> Records excerpted from a collection:
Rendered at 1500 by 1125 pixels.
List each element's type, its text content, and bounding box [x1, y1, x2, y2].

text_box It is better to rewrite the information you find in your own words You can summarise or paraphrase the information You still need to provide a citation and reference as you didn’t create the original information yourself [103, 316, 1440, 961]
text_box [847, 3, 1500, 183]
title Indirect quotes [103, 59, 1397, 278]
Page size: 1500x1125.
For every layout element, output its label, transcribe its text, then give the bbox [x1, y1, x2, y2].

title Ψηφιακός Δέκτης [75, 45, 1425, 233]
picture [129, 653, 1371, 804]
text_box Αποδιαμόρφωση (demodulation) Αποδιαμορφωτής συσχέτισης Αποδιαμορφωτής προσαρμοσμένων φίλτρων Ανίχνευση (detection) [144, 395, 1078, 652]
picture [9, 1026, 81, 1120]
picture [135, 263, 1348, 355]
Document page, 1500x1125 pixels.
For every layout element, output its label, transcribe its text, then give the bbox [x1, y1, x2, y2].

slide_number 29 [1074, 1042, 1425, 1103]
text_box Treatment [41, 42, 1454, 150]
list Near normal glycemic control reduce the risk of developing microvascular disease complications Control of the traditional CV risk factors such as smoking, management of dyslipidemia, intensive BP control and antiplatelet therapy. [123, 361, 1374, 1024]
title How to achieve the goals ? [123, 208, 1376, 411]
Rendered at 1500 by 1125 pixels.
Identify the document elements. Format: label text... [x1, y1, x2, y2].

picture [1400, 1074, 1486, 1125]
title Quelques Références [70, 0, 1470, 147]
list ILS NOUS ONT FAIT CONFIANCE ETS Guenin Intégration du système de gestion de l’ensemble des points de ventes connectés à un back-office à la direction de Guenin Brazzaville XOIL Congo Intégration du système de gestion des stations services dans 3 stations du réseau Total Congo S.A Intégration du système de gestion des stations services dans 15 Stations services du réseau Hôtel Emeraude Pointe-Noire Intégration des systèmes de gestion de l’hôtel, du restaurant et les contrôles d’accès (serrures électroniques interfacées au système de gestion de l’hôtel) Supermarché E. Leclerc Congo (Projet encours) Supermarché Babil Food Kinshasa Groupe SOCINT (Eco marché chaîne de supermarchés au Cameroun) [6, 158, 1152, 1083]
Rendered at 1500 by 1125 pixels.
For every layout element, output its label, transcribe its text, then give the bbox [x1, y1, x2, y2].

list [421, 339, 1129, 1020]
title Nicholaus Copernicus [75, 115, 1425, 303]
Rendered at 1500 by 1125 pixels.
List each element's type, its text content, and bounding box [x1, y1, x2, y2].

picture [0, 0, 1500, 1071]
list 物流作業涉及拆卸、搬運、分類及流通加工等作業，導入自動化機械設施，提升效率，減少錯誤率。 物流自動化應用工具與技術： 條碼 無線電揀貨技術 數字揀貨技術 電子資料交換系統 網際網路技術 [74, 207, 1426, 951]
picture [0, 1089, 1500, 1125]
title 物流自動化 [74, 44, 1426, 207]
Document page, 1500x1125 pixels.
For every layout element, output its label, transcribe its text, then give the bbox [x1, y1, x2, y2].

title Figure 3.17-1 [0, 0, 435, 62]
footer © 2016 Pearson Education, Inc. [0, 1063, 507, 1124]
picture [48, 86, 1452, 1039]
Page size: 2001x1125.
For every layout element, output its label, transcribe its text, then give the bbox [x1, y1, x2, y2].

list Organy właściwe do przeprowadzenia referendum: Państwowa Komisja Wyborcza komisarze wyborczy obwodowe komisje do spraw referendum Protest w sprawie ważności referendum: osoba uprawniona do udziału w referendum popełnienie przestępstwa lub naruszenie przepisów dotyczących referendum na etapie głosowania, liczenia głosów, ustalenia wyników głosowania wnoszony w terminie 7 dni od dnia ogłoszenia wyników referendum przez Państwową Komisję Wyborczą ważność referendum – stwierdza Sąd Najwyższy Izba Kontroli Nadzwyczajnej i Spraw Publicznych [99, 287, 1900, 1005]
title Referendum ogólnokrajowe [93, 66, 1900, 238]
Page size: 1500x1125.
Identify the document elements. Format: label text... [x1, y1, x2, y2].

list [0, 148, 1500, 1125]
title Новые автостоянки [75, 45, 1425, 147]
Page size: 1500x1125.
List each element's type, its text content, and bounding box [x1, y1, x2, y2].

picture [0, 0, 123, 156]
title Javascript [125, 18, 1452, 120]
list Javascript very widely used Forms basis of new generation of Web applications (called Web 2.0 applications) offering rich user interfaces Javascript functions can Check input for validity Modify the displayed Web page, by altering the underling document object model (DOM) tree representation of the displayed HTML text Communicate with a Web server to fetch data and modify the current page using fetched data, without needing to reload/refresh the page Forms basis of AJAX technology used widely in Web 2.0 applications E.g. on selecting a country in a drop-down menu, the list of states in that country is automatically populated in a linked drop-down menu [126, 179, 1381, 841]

> TASK TO CARRY OUT: Set down all the entries again, word for word.

> ANSWER TO THE EXERCISE:
Rendered at 1500 by 1125 pixels.
List each element's type, its text content, and bounding box [x1, y1, x2, y2].

text_box It is better to rewrite the information you find in your own words You can summarise or paraphrase the information You still need to provide a citation and reference as you didn’t create the original information yourself [103, 316, 1440, 961]
text_box [847, 3, 1500, 183]
title Indirect quotes [103, 59, 1397, 278]
Page size: 1500x1125.
For every layout element, output its label, transcribe its text, then give the bbox [x1, y1, x2, y2].

title Ψηφιακός Δέκτης [75, 45, 1425, 233]
picture [129, 653, 1371, 804]
text_box Αποδιαμόρφωση (demodulation) Αποδιαμορφωτής συσχέτισης Αποδιαμορφωτής προσαρμοσμένων φίλτρων Ανίχνευση (detection) [144, 395, 1078, 652]
picture [9, 1026, 81, 1120]
picture [135, 263, 1348, 355]
Document page, 1500x1125 pixels.
For every layout element, output its label, transcribe its text, then give the bbox [x1, y1, x2, y2].

slide_number 29 [1074, 1042, 1425, 1103]
text_box Treatment [41, 42, 1454, 150]
list Near normal glycemic control reduce the risk of developing microvascular disease complications Control of the traditional CV risk factors such as smoking, management of dyslipidemia, intensive BP control and antiplatelet therapy. [123, 361, 1374, 1024]
title How to achieve the goals ? [123, 208, 1376, 411]
Rendered at 1500 by 1125 pixels.
Identify the document elements. Format: label text... [x1, y1, x2, y2].

picture [1400, 1074, 1486, 1125]
title Quelques Références [70, 0, 1470, 147]
list ILS NOUS ONT FAIT CONFIANCE ETS Guenin Intégration du système de gestion de l’ensemble des points de ventes connectés à un back-office à la direction de Guenin Brazzaville XOIL Congo Intégration du système de gestion des stations services dans 3 stations du réseau Total Congo S.A Intégration du système de gestion des stations services dans 15 Stations services du réseau Hôtel Emeraude Pointe-Noire Intégration des systèmes de gestion de l’hôtel, du restaurant et les contrôles d’accès (serrures électroniques interfacées au système de gestion de l’hôtel) Supermarché E. Leclerc Congo (Projet encours) Supermarché Babil Food Kinshasa Groupe SOCINT (Eco marché chaîne de supermarchés au Cameroun) [6, 158, 1152, 1083]
Rendered at 1500 by 1125 pixels.
For every layout element, output its label, transcribe its text, then give the bbox [x1, y1, x2, y2].

list [421, 339, 1129, 1020]
title Nicholaus Copernicus [75, 115, 1425, 303]
Rendered at 1500 by 1125 pixels.
List each element's type, its text content, and bounding box [x1, y1, x2, y2].

picture [0, 0, 1500, 1071]
list 物流作業涉及拆卸、搬運、分類及流通加工等作業，導入自動化機械設施，提升效率，減少錯誤率。 物流自動化應用工具與技術： 條碼 無線電揀貨技術 數字揀貨技術 電子資料交換系統 網際網路技術 [74, 207, 1426, 951]
picture [0, 1089, 1500, 1125]
title 物流自動化 [74, 44, 1426, 207]
Document page, 1500x1125 pixels.
For every layout element, output its label, transcribe its text, then give the bbox [x1, y1, x2, y2].

title Figure 3.17-1 [0, 0, 435, 62]
footer © 2016 Pearson Education, Inc. [0, 1063, 507, 1124]
picture [48, 86, 1452, 1039]
Page size: 2001x1125.
For every layout element, output its label, transcribe its text, then give the bbox [x1, y1, x2, y2].

list Organy właściwe do przeprowadzenia referendum: Państwowa Komisja Wyborcza komisarze wyborczy obwodowe komisje do spraw referendum Protest w sprawie ważności referendum: osoba uprawniona do udziału w referendum popełnienie przestępstwa lub naruszenie przepisów dotyczących referendum na etapie głosowania, liczenia głosów, ustalenia wyników głosowania wnoszony w terminie 7 dni od dnia ogłoszenia wyników referendum przez Państwową Komisję Wyborczą ważność referendum – stwierdza Sąd Najwyższy Izba Kontroli Nadzwyczajnej i Spraw Publicznych [99, 287, 1900, 1005]
title Referendum ogólnokrajowe [93, 66, 1900, 238]
Page size: 1500x1125.
Identify the document elements. Format: label text... [x1, y1, x2, y2].

list [0, 148, 1500, 1125]
title Новые автостоянки [75, 45, 1425, 147]
Page size: 1500x1125.
List each element's type, its text content, and bounding box [x1, y1, x2, y2].

picture [0, 0, 123, 156]
title Javascript [125, 18, 1452, 120]
list Javascript very widely used Forms basis of new generation of Web applications (called Web 2.0 applications) offering rich user interfaces Javascript functions can Check input for validity Modify the displayed Web page, by altering the underling document object model (DOM) tree representation of the displayed HTML text Communicate with a Web server to fetch data and modify the current page using fetched data, without needing to reload/refresh the page Forms basis of AJAX technology used widely in Web 2.0 applications E.g. on selecting a country in a drop-down menu, the list of states in that country is automatically populated in a linked drop-down menu [126, 179, 1381, 841]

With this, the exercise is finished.